─── Task input ───

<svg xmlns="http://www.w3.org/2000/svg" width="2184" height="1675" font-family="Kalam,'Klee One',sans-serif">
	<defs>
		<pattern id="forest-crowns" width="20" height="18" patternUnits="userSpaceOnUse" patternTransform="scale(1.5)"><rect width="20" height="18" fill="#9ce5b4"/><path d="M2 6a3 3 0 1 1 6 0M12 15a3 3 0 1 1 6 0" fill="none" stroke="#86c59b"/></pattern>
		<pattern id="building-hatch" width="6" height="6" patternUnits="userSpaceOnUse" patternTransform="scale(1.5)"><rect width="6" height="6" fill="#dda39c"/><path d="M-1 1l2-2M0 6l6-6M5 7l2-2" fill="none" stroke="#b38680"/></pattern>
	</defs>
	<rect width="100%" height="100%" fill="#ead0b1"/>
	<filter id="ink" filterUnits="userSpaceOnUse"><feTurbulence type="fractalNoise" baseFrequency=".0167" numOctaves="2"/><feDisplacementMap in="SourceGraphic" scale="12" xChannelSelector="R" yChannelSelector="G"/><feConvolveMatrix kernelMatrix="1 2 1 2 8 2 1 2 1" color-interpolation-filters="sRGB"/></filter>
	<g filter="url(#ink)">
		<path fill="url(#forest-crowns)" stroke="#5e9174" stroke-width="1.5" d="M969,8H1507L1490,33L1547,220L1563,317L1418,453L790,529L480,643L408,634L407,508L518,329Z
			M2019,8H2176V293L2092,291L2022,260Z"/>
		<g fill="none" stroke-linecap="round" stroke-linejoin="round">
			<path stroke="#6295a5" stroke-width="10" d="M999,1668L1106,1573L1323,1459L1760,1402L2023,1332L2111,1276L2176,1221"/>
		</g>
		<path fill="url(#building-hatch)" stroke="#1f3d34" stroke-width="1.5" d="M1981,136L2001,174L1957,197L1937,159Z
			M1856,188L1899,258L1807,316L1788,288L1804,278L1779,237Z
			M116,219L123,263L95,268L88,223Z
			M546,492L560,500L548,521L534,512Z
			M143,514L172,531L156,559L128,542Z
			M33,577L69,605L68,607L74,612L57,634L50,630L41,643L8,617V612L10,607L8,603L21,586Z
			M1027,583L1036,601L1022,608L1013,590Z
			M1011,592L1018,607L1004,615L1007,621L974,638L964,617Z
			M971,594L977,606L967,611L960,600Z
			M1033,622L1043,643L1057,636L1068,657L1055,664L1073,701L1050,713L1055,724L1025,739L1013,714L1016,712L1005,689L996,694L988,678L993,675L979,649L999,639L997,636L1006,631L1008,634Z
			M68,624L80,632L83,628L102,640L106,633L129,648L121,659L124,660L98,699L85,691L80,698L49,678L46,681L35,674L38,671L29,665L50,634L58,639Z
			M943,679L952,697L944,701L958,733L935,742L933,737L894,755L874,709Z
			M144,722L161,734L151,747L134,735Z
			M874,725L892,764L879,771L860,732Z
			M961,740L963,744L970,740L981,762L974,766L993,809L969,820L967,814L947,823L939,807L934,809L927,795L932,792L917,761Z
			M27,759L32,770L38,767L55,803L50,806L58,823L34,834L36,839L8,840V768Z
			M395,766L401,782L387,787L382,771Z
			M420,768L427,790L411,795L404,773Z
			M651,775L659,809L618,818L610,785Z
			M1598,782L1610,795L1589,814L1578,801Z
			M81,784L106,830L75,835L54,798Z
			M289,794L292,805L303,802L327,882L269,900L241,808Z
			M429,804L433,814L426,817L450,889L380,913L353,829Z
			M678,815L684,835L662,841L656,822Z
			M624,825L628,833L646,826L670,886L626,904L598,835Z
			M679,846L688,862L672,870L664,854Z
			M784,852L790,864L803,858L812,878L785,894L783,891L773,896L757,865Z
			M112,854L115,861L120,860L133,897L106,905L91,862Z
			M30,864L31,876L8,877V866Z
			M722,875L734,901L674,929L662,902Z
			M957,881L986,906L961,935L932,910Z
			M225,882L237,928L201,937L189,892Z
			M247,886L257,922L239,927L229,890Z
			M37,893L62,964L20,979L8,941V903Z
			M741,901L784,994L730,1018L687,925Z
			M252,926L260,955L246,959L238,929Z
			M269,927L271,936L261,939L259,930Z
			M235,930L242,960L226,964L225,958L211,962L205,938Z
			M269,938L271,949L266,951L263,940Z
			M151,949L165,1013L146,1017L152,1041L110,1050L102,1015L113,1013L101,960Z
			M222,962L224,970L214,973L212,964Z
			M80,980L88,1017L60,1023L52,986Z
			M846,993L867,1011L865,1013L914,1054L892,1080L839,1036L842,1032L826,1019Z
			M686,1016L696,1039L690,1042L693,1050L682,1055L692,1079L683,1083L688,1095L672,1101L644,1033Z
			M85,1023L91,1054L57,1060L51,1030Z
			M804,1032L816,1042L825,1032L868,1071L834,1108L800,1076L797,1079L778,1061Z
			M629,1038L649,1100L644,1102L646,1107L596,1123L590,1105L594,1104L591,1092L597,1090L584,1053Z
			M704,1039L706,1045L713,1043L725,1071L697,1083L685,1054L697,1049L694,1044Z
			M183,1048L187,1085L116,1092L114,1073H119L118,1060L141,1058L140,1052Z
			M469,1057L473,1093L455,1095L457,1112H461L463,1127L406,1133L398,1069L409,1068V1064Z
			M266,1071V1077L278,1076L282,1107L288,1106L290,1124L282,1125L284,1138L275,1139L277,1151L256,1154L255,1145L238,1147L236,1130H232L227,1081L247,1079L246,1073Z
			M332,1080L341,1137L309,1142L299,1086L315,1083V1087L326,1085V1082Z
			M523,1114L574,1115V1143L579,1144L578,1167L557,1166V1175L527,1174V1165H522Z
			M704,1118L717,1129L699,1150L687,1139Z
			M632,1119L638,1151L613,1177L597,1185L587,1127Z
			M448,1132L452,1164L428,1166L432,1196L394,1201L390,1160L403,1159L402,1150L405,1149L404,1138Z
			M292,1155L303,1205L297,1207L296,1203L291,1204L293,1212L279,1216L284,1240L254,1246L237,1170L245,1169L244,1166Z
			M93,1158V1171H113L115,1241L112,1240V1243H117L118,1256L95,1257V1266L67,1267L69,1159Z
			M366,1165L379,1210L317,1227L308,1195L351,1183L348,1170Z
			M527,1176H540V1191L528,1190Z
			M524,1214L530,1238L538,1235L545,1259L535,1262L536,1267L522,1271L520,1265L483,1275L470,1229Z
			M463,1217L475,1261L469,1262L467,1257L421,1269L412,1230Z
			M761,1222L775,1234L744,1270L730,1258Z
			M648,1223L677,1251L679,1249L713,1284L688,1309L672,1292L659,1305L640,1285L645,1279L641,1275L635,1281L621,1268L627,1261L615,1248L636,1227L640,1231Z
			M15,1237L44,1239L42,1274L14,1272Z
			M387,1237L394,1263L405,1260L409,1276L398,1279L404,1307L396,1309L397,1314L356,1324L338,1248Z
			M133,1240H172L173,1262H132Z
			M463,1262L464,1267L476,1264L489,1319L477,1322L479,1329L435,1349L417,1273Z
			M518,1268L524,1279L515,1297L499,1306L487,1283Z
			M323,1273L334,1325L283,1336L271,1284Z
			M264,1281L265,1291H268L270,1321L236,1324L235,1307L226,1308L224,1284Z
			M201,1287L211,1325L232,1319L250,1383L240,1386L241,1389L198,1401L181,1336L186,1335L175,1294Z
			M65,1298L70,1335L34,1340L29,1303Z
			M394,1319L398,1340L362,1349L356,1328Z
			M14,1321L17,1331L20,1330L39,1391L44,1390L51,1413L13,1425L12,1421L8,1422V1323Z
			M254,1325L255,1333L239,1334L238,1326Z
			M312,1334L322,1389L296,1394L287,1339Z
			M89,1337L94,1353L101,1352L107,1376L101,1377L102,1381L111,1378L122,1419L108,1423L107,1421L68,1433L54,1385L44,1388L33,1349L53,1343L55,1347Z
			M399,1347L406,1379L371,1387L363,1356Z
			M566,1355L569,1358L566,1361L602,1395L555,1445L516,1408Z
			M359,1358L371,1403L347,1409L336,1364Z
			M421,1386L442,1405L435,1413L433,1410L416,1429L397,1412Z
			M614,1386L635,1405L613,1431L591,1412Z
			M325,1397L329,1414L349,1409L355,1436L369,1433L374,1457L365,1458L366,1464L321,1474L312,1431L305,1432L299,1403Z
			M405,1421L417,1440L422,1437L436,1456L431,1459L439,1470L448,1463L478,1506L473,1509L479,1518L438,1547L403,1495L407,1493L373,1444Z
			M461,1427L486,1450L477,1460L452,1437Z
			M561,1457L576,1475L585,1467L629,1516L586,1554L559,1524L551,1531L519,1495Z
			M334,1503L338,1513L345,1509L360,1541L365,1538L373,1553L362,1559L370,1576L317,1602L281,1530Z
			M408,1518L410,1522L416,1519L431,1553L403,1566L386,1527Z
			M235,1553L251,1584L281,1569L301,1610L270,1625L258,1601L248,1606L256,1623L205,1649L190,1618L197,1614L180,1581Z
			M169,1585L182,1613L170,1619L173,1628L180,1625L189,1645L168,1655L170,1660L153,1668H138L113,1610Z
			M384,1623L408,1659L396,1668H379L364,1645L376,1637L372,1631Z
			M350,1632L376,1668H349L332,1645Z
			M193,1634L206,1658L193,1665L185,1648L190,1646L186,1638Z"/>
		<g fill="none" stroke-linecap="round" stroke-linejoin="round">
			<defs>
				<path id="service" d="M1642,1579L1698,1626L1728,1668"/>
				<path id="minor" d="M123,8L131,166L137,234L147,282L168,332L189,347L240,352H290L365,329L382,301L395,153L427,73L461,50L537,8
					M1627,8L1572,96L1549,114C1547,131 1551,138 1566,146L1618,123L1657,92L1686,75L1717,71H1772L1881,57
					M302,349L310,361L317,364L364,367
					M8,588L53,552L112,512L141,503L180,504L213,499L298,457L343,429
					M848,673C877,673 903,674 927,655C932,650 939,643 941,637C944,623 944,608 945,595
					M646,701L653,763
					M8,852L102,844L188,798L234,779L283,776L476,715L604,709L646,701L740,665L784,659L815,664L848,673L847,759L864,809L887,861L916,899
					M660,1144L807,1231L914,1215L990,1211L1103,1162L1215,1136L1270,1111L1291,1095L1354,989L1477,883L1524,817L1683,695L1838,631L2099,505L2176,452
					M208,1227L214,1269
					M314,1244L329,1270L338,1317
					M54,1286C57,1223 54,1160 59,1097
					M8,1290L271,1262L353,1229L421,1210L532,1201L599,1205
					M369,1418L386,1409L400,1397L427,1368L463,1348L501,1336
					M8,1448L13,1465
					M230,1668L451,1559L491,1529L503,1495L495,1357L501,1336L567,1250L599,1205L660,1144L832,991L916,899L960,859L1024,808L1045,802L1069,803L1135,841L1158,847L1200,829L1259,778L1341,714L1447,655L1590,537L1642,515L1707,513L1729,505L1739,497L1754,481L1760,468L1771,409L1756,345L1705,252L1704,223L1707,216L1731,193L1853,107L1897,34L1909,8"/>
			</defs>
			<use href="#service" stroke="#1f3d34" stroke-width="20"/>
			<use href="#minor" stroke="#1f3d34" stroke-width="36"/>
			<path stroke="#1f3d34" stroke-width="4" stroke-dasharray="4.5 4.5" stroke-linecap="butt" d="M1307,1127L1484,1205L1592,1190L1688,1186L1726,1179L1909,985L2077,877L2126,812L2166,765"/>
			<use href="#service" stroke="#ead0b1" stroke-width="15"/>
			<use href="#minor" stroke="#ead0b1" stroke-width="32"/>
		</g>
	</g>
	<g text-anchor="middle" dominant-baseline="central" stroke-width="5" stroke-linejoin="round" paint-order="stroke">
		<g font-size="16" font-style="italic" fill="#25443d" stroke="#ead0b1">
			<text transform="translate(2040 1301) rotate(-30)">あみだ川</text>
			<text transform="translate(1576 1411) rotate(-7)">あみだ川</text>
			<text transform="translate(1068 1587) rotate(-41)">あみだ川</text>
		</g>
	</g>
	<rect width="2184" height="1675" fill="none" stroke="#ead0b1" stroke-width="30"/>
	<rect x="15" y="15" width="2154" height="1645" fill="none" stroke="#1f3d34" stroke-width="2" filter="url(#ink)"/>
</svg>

───
─── Task input ───

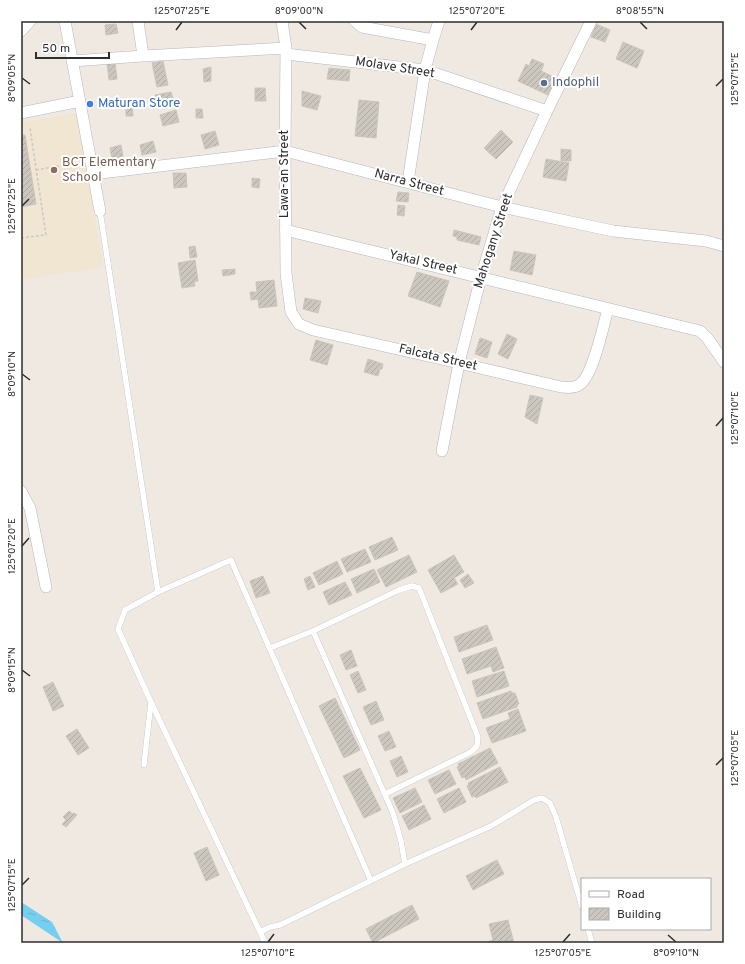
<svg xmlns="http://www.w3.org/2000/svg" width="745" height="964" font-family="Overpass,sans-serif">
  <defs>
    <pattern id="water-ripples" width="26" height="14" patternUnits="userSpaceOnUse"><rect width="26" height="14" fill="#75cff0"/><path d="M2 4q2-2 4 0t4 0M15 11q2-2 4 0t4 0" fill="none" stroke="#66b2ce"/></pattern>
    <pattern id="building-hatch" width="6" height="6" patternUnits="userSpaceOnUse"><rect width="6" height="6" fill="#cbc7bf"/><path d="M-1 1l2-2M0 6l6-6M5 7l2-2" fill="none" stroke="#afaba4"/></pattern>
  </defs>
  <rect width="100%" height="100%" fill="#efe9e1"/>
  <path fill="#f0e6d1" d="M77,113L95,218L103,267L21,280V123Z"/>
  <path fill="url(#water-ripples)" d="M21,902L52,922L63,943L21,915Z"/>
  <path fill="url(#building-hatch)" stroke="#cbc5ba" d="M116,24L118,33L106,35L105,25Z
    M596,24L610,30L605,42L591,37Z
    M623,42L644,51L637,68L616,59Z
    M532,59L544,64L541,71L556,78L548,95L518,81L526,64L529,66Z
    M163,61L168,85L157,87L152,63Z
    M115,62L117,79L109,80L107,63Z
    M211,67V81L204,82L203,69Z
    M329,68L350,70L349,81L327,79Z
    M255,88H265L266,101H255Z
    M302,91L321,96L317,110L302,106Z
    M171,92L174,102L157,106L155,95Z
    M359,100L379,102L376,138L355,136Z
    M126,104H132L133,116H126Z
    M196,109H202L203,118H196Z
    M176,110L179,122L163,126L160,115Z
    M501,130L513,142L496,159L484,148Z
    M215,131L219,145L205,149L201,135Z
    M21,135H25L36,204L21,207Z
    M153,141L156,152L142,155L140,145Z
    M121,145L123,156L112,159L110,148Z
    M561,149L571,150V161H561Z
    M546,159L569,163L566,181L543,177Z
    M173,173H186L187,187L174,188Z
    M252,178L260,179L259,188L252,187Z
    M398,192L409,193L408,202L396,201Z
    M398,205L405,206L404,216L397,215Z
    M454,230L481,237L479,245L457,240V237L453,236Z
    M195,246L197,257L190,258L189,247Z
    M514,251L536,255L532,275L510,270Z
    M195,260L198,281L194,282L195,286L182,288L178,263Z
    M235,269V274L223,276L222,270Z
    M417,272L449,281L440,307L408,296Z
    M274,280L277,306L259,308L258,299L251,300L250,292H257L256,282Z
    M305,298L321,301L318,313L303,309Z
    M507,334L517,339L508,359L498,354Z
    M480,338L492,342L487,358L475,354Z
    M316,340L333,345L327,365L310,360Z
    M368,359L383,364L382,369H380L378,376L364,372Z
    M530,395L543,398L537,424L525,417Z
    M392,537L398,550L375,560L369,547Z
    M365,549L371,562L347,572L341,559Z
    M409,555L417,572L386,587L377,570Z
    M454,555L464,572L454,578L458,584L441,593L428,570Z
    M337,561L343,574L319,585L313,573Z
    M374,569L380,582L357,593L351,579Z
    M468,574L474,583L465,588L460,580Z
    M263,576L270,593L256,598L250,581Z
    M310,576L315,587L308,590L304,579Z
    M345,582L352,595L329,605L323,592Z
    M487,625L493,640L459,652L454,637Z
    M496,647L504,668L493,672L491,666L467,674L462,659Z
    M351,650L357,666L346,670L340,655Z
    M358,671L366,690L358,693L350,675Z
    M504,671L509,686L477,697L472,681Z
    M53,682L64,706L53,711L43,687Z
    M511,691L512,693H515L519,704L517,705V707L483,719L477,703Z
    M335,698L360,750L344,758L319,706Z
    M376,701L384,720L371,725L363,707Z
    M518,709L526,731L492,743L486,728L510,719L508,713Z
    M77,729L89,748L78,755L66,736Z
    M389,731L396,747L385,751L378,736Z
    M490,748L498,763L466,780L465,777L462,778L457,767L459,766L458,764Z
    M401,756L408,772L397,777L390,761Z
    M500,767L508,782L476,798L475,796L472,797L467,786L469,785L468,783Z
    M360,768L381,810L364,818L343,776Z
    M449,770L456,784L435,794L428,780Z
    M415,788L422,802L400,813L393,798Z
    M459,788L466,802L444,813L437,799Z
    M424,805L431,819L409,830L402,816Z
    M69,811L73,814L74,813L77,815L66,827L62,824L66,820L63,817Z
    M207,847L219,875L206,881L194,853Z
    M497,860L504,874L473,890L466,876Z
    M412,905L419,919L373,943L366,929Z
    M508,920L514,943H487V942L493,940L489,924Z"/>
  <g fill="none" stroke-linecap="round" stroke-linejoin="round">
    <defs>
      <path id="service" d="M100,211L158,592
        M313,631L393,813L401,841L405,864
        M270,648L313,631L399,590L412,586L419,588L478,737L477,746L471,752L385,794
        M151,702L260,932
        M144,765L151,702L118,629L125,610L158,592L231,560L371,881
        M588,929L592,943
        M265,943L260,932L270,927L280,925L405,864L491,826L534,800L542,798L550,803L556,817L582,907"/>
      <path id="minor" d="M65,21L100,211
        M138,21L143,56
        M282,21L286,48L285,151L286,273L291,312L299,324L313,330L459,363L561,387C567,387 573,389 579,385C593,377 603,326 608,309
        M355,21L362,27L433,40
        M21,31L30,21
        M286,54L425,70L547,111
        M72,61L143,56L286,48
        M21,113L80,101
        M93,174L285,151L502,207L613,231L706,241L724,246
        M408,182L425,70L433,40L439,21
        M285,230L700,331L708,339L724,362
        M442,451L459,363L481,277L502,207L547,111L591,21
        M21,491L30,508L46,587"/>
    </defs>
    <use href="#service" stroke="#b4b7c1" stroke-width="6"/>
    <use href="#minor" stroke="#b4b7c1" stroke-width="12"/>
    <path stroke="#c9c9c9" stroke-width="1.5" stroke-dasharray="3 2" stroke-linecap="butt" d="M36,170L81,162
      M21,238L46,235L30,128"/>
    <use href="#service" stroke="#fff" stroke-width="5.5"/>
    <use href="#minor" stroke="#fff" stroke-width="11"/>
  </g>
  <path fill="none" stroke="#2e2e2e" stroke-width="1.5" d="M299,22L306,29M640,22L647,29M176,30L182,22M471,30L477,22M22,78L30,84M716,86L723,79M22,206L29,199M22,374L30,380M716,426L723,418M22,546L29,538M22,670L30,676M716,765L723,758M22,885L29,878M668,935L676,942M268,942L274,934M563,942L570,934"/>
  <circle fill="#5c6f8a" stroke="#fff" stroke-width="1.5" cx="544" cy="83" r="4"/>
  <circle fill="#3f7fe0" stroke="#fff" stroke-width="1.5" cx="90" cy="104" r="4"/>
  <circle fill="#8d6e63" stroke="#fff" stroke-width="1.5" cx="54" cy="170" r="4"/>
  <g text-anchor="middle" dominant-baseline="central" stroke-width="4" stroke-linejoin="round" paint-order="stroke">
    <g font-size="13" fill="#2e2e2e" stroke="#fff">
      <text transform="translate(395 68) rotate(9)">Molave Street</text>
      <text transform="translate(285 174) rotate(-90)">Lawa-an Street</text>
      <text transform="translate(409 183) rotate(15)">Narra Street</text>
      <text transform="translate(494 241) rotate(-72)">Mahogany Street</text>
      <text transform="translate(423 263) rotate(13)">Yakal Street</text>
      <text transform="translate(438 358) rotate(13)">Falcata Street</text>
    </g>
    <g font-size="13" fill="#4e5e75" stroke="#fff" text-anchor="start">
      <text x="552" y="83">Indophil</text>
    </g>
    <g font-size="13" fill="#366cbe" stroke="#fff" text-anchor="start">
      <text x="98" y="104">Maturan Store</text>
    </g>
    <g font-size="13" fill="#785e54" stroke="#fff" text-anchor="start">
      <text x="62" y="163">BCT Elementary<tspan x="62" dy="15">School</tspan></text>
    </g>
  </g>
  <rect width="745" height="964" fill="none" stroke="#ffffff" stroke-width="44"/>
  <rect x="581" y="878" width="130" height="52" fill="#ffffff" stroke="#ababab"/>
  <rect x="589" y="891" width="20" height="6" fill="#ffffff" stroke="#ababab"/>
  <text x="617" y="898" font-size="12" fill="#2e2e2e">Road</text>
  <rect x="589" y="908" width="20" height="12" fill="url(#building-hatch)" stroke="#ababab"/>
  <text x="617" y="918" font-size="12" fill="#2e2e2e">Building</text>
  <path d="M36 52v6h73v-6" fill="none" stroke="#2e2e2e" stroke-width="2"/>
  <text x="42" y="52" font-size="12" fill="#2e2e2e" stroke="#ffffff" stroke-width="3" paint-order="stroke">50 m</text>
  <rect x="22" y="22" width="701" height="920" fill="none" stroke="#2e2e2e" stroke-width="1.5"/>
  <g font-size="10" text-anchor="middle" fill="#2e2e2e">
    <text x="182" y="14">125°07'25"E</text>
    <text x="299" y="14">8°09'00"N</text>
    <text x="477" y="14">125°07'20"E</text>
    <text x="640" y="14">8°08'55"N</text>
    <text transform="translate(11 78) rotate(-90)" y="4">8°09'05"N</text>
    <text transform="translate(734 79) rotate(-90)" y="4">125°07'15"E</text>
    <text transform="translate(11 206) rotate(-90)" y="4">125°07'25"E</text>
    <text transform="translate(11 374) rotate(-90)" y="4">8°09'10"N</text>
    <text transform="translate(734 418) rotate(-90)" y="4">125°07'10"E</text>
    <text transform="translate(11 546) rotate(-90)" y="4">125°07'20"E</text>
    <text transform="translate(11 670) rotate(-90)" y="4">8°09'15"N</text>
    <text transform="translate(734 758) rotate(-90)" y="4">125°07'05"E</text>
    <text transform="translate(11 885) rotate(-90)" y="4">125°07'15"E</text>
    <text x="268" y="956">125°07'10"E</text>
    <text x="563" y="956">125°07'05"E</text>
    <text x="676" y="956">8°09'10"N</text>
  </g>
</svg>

───

## Exercise objective
Begin with the line above that has "M53,682L64,706L53,711L43,687Z" and continue through the line that has "M313,631L393,813L401,841L405,864", setting each one down exactly. Stop there.

## Result for this exercise
    M53,682L64,706L53,711L43,687Z
    M511,691L512,693H515L519,704L517,705V707L483,719L477,703Z
    M335,698L360,750L344,758L319,706Z
    M376,701L384,720L371,725L363,707Z
    M518,709L526,731L492,743L486,728L510,719L508,713Z
    M77,729L89,748L78,755L66,736Z
    M389,731L396,747L385,751L378,736Z
    M490,748L498,763L466,780L465,777L462,778L457,767L459,766L458,764Z
    M401,756L408,772L397,777L390,761Z
    M500,767L508,782L476,798L475,796L472,797L467,786L469,785L468,783Z
    M360,768L381,810L364,818L343,776Z
    M449,770L456,784L435,794L428,780Z
    M415,788L422,802L400,813L393,798Z
    M459,788L466,802L444,813L437,799Z
    M424,805L431,819L409,830L402,816Z
    M69,811L73,814L74,813L77,815L66,827L62,824L66,820L63,817Z
    M207,847L219,875L206,881L194,853Z
    M497,860L504,874L473,890L466,876Z
    M412,905L419,919L373,943L366,929Z
    M508,920L514,943H487V942L493,940L489,924Z"/>
  <g fill="none" stroke-linecap="round" stroke-linejoin="round">
    <defs>
      <path id="service" d="M100,211L158,592
        M313,631L393,813L401,841L405,864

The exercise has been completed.